===== Data =====

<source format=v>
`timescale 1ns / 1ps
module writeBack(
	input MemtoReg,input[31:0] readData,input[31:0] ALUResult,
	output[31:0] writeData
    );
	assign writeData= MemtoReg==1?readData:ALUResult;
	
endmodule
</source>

=====
===== Data =====

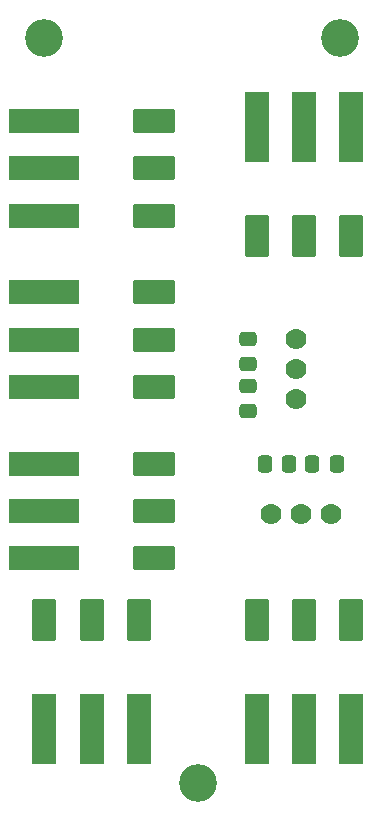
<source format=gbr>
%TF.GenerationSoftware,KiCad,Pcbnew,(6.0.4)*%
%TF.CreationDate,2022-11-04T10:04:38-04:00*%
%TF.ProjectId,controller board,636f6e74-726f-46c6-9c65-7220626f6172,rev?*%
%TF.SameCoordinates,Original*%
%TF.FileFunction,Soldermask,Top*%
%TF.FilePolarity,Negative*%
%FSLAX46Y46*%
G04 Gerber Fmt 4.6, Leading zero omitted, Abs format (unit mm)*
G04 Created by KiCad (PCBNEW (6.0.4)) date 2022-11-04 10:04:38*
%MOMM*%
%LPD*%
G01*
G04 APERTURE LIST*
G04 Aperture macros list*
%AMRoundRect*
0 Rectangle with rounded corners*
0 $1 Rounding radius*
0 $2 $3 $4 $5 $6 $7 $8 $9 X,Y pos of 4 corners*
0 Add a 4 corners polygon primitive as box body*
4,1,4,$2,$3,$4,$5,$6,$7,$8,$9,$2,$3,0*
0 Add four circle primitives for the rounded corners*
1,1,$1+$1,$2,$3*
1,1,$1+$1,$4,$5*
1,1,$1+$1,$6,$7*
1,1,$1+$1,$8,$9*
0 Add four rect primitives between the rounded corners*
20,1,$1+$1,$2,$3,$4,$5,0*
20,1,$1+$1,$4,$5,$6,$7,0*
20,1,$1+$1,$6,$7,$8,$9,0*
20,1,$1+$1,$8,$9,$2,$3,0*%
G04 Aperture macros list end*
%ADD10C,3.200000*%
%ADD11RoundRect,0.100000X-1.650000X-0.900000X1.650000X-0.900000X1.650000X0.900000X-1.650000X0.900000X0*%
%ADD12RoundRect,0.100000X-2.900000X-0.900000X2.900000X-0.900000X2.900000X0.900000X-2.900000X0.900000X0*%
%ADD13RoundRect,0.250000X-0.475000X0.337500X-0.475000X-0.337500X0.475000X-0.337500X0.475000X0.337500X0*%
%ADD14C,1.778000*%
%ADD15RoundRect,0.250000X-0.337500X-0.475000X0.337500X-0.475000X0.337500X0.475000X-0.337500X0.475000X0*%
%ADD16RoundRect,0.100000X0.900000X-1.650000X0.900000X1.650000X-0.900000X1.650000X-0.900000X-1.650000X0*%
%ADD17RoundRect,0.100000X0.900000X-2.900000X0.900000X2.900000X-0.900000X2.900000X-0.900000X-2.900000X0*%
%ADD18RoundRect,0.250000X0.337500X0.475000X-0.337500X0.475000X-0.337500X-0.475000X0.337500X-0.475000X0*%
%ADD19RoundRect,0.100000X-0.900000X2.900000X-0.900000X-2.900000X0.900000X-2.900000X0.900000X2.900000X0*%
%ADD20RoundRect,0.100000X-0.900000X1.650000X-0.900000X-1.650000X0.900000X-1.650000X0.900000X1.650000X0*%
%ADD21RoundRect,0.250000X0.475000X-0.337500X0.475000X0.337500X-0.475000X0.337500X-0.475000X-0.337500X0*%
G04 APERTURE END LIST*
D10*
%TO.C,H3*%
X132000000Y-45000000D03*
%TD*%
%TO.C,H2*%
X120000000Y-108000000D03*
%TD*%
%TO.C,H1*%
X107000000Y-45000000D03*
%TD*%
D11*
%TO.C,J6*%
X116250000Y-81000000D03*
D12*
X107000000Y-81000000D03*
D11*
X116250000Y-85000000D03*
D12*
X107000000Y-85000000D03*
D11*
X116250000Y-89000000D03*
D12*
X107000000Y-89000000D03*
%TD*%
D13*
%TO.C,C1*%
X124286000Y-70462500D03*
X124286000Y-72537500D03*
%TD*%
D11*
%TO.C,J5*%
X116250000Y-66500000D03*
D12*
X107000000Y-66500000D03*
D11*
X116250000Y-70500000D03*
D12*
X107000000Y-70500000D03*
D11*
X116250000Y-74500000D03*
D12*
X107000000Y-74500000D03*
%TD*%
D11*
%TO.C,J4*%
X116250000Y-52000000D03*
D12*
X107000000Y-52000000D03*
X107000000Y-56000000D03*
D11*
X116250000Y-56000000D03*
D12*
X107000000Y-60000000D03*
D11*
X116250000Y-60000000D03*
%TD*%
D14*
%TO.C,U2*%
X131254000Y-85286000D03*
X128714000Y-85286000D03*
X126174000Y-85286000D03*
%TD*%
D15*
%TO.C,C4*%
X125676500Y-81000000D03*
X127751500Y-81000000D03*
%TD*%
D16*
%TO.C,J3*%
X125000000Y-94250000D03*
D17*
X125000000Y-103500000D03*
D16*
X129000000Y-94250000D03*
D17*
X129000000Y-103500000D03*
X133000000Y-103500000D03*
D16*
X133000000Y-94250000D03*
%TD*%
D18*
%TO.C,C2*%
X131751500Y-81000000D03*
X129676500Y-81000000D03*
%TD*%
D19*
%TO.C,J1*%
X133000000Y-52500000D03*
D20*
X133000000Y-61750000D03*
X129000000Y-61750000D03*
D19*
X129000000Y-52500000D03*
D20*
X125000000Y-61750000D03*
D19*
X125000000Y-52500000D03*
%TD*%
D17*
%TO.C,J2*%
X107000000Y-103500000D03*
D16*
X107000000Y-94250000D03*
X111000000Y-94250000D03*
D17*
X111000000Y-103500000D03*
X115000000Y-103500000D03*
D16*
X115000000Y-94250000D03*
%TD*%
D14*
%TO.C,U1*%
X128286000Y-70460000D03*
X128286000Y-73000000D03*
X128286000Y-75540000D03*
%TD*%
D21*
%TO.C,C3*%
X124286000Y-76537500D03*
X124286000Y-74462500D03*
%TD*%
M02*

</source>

=====

● Task statement
Copy each line of the preceding data that contains the string "ALUResult".

● Written reply
	input MemtoReg,input[31:0] readData,input[31:0] ALUResult,
	assign writeData= MemtoReg==1?readData:ALUResult;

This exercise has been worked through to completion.